This week it’s Superbooth in Berlin - Thonk will be at the show and I’ll be running a DIY workshop on Friday afternoon.
We’ll be in tent Z160, near the circus tent, sharing space with RYK, Worng, ALM, Zlob and Sebsongs (what a lineup!).
I’m not showing anything new this year - but I am working on an exciting new thing, currently called the Music Thing Workshop System, which I’d be delighted to chat about if you’re there - say hello.
The first prototypes were in action at the Dyski: Sound Maps retreat in Cornwall a few weeks ago, which was a huge expansion of my Album in an Evening post from 2016.
This was a fantastic experience, at least for me. Thirteen musicians with diverse backgrounds — a folk singer, a Hollywood sound designer, a classical composer, a drum’n’bass producer and and and — came together and made music, using graphic scores, field recordings, laptops, tape loops, handmade instruments and mysterious new Music Thing things.
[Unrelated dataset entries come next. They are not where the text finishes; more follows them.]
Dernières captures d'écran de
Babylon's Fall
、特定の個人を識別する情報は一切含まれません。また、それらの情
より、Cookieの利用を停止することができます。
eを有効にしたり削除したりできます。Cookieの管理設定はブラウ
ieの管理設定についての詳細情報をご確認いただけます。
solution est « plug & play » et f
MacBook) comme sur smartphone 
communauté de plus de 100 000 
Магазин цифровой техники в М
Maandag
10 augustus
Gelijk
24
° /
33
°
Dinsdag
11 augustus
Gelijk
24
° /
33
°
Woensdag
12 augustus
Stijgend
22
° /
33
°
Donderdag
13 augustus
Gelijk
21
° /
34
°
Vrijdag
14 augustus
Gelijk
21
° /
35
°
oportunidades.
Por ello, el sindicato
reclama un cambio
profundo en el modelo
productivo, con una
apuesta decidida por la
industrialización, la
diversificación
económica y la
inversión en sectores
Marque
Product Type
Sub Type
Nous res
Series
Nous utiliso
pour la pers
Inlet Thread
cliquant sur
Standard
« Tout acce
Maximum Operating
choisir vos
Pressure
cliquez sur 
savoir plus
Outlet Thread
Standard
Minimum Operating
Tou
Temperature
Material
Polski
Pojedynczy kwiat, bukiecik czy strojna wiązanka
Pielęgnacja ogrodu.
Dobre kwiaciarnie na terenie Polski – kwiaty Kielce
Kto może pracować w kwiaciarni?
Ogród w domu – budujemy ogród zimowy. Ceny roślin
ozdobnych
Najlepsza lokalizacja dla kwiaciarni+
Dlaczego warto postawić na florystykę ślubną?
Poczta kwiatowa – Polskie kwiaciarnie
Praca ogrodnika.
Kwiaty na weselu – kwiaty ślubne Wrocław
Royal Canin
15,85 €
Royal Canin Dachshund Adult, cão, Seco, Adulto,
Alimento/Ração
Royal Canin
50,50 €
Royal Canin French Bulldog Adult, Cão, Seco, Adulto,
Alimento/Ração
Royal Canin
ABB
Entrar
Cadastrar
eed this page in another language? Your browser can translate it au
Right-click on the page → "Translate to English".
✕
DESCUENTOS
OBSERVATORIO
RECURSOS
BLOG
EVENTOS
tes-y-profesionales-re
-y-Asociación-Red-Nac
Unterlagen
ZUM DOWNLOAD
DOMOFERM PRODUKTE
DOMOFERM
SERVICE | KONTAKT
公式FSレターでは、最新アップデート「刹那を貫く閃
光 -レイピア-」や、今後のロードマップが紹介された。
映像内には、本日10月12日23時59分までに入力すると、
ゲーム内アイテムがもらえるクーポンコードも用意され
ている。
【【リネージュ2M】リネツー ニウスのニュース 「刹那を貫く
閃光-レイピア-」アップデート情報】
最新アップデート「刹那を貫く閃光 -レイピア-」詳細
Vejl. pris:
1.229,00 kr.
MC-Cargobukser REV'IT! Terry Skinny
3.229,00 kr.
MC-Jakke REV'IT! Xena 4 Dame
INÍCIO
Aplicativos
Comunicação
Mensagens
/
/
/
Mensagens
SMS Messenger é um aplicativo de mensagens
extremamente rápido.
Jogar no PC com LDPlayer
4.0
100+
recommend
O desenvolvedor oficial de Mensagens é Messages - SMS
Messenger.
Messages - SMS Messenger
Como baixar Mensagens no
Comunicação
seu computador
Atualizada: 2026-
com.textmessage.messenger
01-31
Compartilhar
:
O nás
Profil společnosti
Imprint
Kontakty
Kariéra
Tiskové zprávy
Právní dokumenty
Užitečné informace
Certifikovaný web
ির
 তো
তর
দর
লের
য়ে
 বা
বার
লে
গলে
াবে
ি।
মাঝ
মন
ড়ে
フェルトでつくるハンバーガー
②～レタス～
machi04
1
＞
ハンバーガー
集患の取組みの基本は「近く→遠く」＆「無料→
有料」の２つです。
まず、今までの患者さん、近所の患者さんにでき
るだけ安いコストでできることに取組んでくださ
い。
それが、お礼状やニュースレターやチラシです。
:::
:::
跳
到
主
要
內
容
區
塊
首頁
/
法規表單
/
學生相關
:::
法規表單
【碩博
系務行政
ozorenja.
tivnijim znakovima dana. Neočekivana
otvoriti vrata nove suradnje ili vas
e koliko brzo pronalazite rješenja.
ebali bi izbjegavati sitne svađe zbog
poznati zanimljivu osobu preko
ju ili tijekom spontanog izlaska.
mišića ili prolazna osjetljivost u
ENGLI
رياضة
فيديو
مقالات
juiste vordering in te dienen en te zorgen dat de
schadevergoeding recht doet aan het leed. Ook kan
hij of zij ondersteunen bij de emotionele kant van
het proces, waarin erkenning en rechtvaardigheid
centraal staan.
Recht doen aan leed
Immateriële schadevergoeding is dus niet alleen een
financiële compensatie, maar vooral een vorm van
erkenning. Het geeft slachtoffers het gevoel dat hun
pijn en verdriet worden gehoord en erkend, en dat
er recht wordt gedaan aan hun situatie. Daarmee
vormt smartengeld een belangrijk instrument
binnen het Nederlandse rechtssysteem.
By the end of the week, we (they, really) had recorded three albums.
Sound Maps is the most intricate, group and individual interpretations of graphic scores.
Sine Wave Portraits are surprisingly beautiful, an attempt to make the simplest possible electronic music.
Dyski Orchestra is the sound of 15 sine wave generators in a room after a few glasses of wine.
If you’d like to come to a future event, sign up to the Dyski mailing list.
And if you’re a lecturer or teacher or arts funder or event organiser, and maybe would like me to talk or run an event, do get in touch - tom.whitwell@gmail.com

Anyway, I learned a lot in those days in Cornwall.
The job of an instrument designer is making tools that are open, outward-looking, fun and inspiring. Things that are deep - so they stay interesting for months or years - but also immediate.
It’s hard to predict how someone else will react to a concept or a physical design — very hard to see it through their eyes, feel it through their fingers. Some things landed immediately, other things seemed much clearer when they only existed in my own head.
So the Workshop System will appear once it’s finished, and I’ll try to update here every so often.
Best wishes,
Tom
I am so jealous of the people who were able to attend the workshop. It sounds amazing.
Also, I really want the new thing… whatever it is.
Sounds fascinating — I’ll try and catch up with you at SB… along with the rest of the world!